The Side-Out Foundation
- The Side-Out Foundation's logo
- Founded: 2004
- Type: Nonprofit organization
- Headquarters: 3935 University Dr. Fairfax, VA 22030
- Website: side-out.org

= Side-Out Foundation =

American non-profit organization

The Side-Out Foundation, located in Fairfax, Virginia, is an American non-profit breast cancer charity that raises awareness and funds for the treatment of metastatic breast cancer. Side-Out fundraises mainly through volleyball-related events. Their mission, as it is stated on their website is, "to unite volleyball players and coaches and to have them work toward the common goal of furthering breast cancer awareness, education, and patient services." Side-Out has a board of directors and team of scientific advisers.

== History ==
The Side-Out Foundation was established in 2004 by West Springfield High School girls volleyball coach Rick Dunetz, after his mother, Gloria Dunetz, was diagnosed with stage IV breast cancer.

The Dig Pink movement was started by The-Side Out Foundation. On August 13, 2014, The Side-Out Story, a documentary about the Side-Out Foundation was published to Rick Dunetz's YouTube channel. The film also was shown at the All Sports Los Angeles Film Festival where it received an Audience Choice Award.

== Activities ==
Side-Out's activities raise about $1.5 million for the organization each year. Since their roots are in the sport of volleyball their events and activities revolve around the sport.

A Dig Pink Rally at Blue Valley West High School in 2014

Each year hundreds of Middle School, High School, and College volleyball teams host Dig Pink events as part of the rally to raise both funds and awareness for metastatic breast cancer. The 2013 Dig Pink Rally raised $1.3 million from 925 teams across the country.

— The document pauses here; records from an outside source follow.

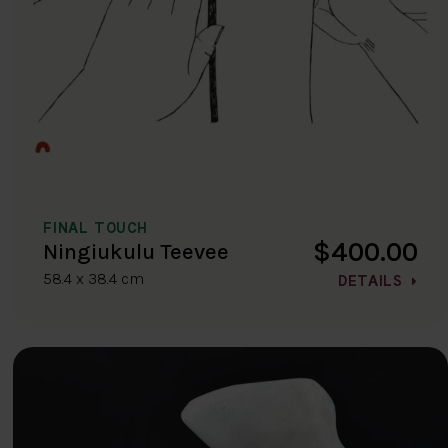
FINAL TOUCH
$400.00
Ningiukulu Teevee
58.4 x 38.4 cm
DETAILS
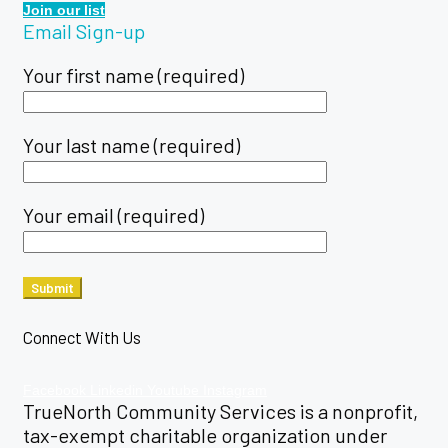
Join our list
Email Sign-up
Your first name (required)
Your last name (required)
Your email (required)
Connect With Us
Facebook
Linkedin
Youtube
Instagram
TrueNorth Community Services is a nonprofit,
tax-exempt charitable organization under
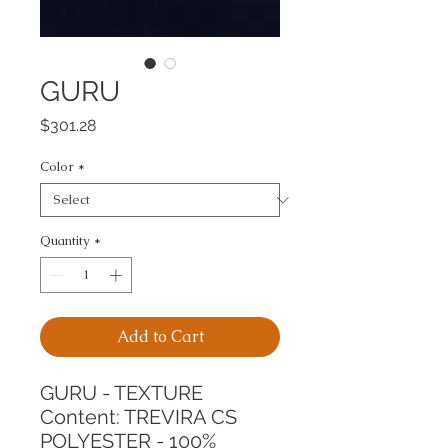
GURU
Price
$301.28
Color
*
Quantity
*
Add to Cart
GURU - TEXTURE
Content: TREVIRA CS 
POLYESTER - 100%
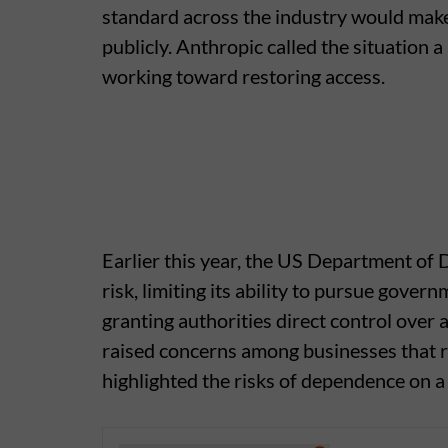
standard across the industry would make 
publicly. Anthropic called the situation 
working toward restoring access.
Earlier this year, the US Department of
risk, limiting its ability to pursue gove
granting authorities direct control over
raised concerns among businesses that re
highlighted the risks of dependence on a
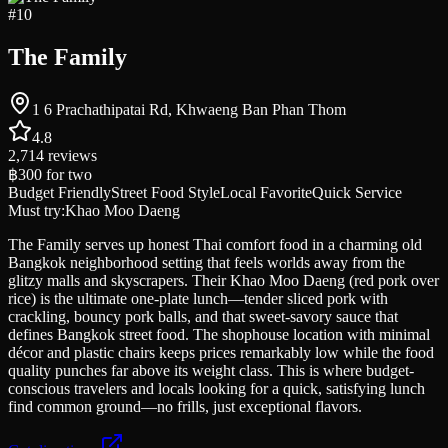
#
10
The Family
1 6 Prachathipatai Rd, Khwaeng Ban Phan Thom
4.8
2,714
reviews
฿300
for two
Budget Friendly
Street Food Style
Local Favorite
Quick Service
Must try:
Khao Moo Daeng
The Family serves up honest Thai comfort food in a charming old
Bangkok neighborhood setting that feels worlds away from the
glitzy malls and skyscrapers. Their Khao Moo Daeng (red pork over
rice) is the ultimate one-plate lunch—tender sliced pork with
crackling, bouncy pork balls, and that sweet-savory sauce that
defines Bangkok street food. The shophouse location with minimal
décor and plastic chairs keeps prices remarkably low while the food
quality punches far above its weight class. This is where budget-
conscious travelers and locals looking for a quick, satisfying lunch
find common ground—no frills, just exceptional flavors.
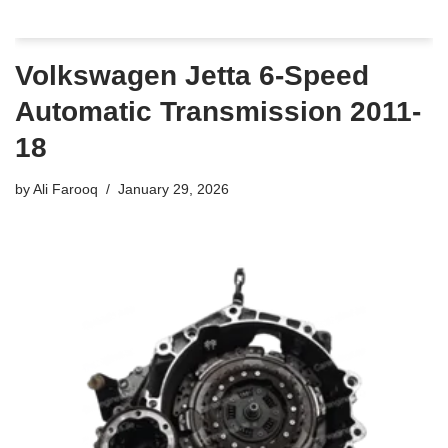
Volkswagen Jetta 6-Speed
Automatic Transmission 2011-
18
by
Ali Farooq
January 29, 2026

== The Side-Out Protocol ==
The main beneficiary of the Side-Out Foundation is their own clinical trial, the Side-Out Protocol. The Side-Out Protocol focuses on the treatment of metastatic breast cancer using applied proteomics and molecular medicine. The main basis of The Side-Out Protocol is using personalized medicine as treatment for metastatic breast cancer and is one of the first uses of proteomics in treating breast cancer.